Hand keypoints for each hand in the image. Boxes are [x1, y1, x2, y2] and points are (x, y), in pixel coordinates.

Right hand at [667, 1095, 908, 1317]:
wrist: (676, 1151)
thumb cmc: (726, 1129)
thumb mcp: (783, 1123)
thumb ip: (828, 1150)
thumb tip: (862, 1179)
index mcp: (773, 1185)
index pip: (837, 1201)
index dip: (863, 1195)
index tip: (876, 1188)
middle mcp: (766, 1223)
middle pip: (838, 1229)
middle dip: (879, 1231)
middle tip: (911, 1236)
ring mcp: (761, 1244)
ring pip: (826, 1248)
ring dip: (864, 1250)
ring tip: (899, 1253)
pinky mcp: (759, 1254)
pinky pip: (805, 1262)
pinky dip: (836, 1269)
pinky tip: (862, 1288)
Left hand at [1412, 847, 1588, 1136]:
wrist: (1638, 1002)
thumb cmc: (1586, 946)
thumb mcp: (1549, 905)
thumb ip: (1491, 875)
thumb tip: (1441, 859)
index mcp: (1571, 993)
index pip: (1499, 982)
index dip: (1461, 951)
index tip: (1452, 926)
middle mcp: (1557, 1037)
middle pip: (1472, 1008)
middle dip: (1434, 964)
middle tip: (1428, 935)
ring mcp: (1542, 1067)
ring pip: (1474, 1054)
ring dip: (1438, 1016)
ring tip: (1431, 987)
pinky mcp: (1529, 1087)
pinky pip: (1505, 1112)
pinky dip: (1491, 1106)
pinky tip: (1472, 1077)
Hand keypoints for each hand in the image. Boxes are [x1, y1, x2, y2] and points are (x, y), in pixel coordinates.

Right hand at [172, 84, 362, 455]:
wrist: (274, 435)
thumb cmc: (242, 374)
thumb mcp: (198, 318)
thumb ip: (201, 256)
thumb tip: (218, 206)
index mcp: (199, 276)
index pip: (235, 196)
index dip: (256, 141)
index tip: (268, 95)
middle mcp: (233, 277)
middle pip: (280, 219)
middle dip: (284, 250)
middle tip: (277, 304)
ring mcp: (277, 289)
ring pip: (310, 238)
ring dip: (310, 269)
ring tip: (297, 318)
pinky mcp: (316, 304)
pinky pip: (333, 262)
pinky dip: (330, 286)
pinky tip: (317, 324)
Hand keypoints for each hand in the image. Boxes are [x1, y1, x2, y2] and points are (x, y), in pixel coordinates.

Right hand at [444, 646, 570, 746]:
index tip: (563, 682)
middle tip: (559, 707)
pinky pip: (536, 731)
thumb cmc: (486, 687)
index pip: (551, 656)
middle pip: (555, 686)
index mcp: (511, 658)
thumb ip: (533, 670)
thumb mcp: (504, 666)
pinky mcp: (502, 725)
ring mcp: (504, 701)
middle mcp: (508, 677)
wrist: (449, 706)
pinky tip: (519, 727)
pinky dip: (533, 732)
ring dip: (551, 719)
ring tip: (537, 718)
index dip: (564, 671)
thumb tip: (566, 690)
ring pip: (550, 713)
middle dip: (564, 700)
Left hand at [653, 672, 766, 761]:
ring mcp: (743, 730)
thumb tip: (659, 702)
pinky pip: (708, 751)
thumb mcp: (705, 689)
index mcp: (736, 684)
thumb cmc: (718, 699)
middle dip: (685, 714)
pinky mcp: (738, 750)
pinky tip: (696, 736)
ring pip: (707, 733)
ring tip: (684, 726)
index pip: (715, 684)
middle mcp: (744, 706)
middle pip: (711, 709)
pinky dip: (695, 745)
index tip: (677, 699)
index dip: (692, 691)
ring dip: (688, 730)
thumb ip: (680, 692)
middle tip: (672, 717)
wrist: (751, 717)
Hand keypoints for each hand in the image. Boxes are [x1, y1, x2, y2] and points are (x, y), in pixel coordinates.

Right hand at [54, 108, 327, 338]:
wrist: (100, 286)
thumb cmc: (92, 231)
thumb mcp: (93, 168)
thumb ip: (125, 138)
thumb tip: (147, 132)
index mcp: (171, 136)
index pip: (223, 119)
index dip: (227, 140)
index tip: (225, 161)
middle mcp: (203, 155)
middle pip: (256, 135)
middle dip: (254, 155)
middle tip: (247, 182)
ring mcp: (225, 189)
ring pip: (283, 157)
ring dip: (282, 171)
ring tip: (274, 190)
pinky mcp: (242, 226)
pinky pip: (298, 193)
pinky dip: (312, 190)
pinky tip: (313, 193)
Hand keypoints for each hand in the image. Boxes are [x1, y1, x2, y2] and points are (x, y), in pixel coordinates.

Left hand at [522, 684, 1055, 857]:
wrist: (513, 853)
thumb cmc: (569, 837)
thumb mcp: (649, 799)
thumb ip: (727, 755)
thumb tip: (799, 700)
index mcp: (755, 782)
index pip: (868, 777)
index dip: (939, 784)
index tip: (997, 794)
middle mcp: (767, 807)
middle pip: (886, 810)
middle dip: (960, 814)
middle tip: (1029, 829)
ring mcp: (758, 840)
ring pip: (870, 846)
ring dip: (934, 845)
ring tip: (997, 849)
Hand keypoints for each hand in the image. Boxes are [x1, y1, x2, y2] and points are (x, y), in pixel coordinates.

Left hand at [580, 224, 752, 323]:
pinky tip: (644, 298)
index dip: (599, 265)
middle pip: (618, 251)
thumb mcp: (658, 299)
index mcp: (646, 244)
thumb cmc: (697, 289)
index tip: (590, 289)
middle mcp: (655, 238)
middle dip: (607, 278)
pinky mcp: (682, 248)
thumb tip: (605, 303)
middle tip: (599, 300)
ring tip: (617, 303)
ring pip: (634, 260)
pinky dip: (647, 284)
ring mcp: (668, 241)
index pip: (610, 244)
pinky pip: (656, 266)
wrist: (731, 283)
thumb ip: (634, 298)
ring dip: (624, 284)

#### ASSIGNED TASK
Retype word for word everything in the listing above from the line that holds "thumb tip: (862, 1179)" down to the line that holds "wrist: (1638, 1002)". Keep both end lines and leave out the rest.

#### FINISHED TASK
thumb tip: (862, 1179)
index mcp: (773, 1185)
index pip: (837, 1201)
index dip: (863, 1195)
index tip: (876, 1188)
middle mcp: (766, 1223)
middle pip: (838, 1229)
middle dip: (879, 1231)
middle tip: (911, 1236)
ring mcp: (761, 1244)
ring pip: (826, 1248)
ring dip: (864, 1250)
ring tip: (899, 1253)
pinky mcp: (759, 1254)
pinky pip: (805, 1262)
pinky dip: (836, 1269)
pinky tip: (862, 1288)
Left hand at [1412, 847, 1588, 1136]:
wrist: (1638, 1002)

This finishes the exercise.